I think it had more to do with the notion that somebody like T-Mobile might buy VZ's spectrum and use it to avoid offloading future LTE traffic onto CLWR's network... I think it had more to do with alternatives to CLWR's services than it had to do with diminishing any chance of clwr selling airwaves...
... but for some reason, pundits were pumping the other scenario... go figure.
Spok, looks like you've mapped out the universe here....but one thing stands crystal clear --> in the face of all these so called "brilliant" moves by CLWR, CLWR still is only a wholesaler of 4G services which means it continually gets "lower" margins for its' products and services. CLWR's unusual, and tenuous relationship with Sprint prevents CLWR from becoming a 4th major 4G player. Should CLWR ever become a competitor to Sprint, Att, Verizon etal.....then the profit margins would increase dramatically - and the company valued differently. But because CLWR is happy being a wholesaler of 4G services (a servant to) to major players, the valuation of CLWR will always be predicated on the performance of and relationship to the Sprints, Verizons, Att CLWR needs to unshackle themselves from the Sprint tie....and emerge as a stand alone 4G player. Any other scenario has CLWR always being at the far end of the whip..and us shareholders along with them.

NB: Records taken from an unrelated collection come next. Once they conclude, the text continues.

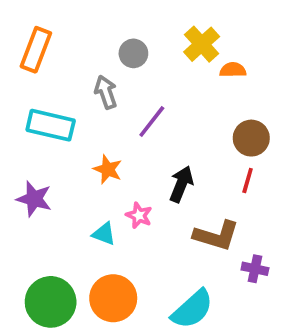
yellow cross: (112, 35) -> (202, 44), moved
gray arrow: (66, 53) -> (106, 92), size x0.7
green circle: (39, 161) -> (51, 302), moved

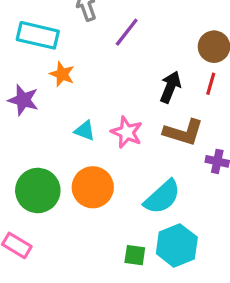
orange star: (108, 169) -> (62, 74), moved
black arrow: (181, 184) -> (170, 87), moved
pink star: (139, 215) -> (127, 132), moved, size x1.4

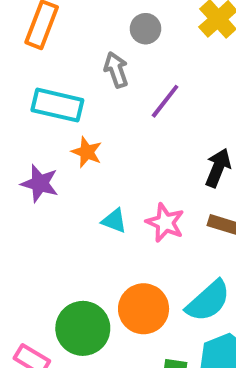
orange circle: (93, 187) -> (144, 309), moved
green circle: (38, 190) -> (83, 328), moved

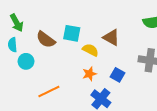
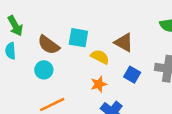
cyan circle: (26, 61) -> (44, 70), moved
blue square: (118, 75) -> (132, 75), moved

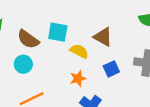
blue square: (132, 75) -> (111, 69), turned 35

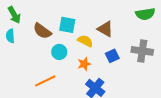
cyan circle: (23, 64) -> (59, 52), moved

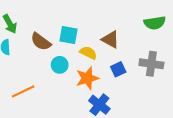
orange star: (84, 64) -> (87, 78), size x1.5
orange line: (45, 81) -> (23, 91), moved

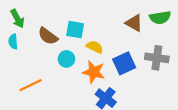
brown triangle: (110, 39) -> (134, 23), moved
blue square: (118, 69) -> (124, 63), size x1.5
orange star: (87, 78) -> (94, 72), turned 30

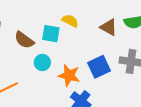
yellow semicircle: (95, 47) -> (70, 21), moved

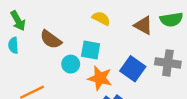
cyan square: (51, 34) -> (91, 50), moved
blue square: (99, 67) -> (133, 69), turned -30

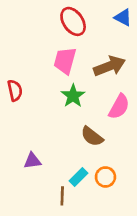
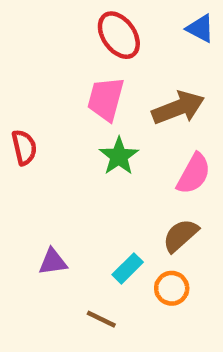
brown semicircle: (92, 136) -> (180, 235), moved, turned 100
cyan rectangle: (78, 177) -> (128, 268), moved
brown line: (62, 196) -> (101, 319), turned -66

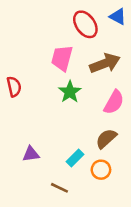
red ellipse: (119, 35) -> (85, 24), moved

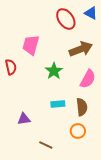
pink trapezoid: (62, 58) -> (31, 45), moved
brown semicircle: (106, 139) -> (82, 107), turned 126
cyan rectangle: (75, 158) -> (58, 104), moved, turned 40

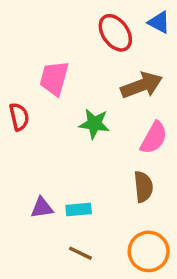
green star: (54, 71) -> (94, 124), turned -30
cyan rectangle: (58, 104) -> (79, 209), moved
orange circle: (78, 131) -> (149, 251), moved, size x1.5

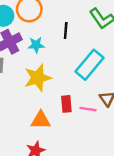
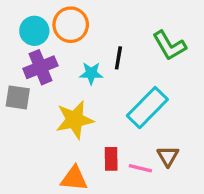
cyan star: (36, 45) -> (91, 73), moved

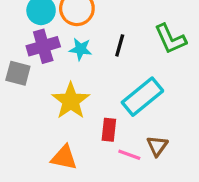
cyan star: (91, 73) -> (81, 49), moved
yellow star: (75, 120) -> (71, 101), turned -30
red rectangle: (111, 159) -> (109, 130), moved

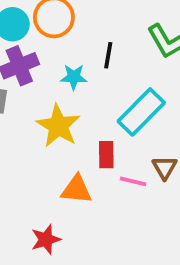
cyan star: (81, 49) -> (74, 77), moved
orange triangle: (64, 158) -> (76, 189), moved

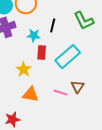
yellow star: (58, 126) -> (24, 69), moved, size x0.7
red rectangle: (106, 155) -> (42, 52), moved

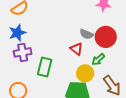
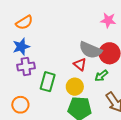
gray semicircle: (87, 34) -> (90, 50), size x1.6
yellow circle: (85, 73) -> (75, 87), moved

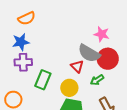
pink star: (108, 20) -> (102, 34), moved

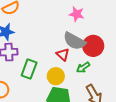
pink star: (102, 34) -> (77, 14), moved

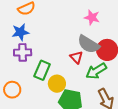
green arrow: (83, 67) -> (96, 71), size x1.5
yellow circle: (56, 76) -> (57, 84), moved

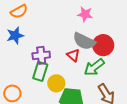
purple cross: (23, 52) -> (41, 55), moved

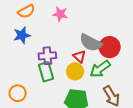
pink star: (85, 14) -> (60, 14), moved
green rectangle: (40, 71) -> (46, 72), turned -36
yellow circle: (56, 83) -> (75, 71), moved

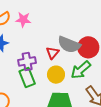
pink star: (60, 14) -> (23, 20), moved
red triangle: (79, 56) -> (53, 53), moved, turned 32

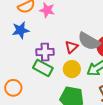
green rectangle: (27, 77) -> (43, 68), turned -48

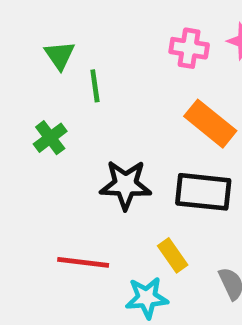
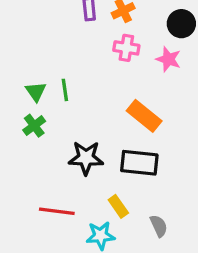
pink cross: (189, 48) -> (126, 48), moved
green triangle: (60, 55) -> (36, 92), moved

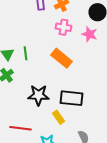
orange rectangle: (144, 116) -> (61, 58), moved
yellow rectangle: (118, 206) -> (58, 117), moved

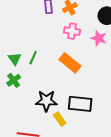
green line: (25, 53) -> (33, 58), turned 32
yellow rectangle: (58, 117) -> (60, 119), moved

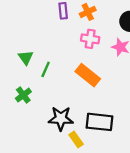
green triangle: (15, 59) -> (26, 58), moved

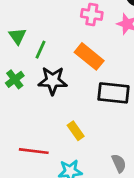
black star: (61, 118) -> (53, 81), moved
black rectangle: (99, 122) -> (113, 93), moved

... about the limitations of being a wholesaler in a utility-like industry.
It's for that reason that my target price for CLWR is actually quite low.
Nobody should foster dreams that this thing's going to shoot back to it's original offering price over $20 a share. Even if they are very successful with their wholesale niche, they'd be doing great just to get back to $10 or $12 a share for the reasons you state... and I'll likely sell it in the single digits depending on the situation with the company as it (if it) climbs north of $4 or $5.
“in the face of all these so called "brilliant" moves by CLWR, CLWR still is only a wholesaler of 4G services which means it continually gets "lower" margins for its' products and services”
You are right about that but to be fair other partners do not get the same deal as Sprint, more like $10/gb. Clearwire is still not in a position to abandon any business opportunities and that includes wholesale. As retail business picks up and the completion of TDD LTE network I would expect Clearwire to start expanding their coverage either by themselves or through partnership/merger. But, first they have to get out of this mountain of debts.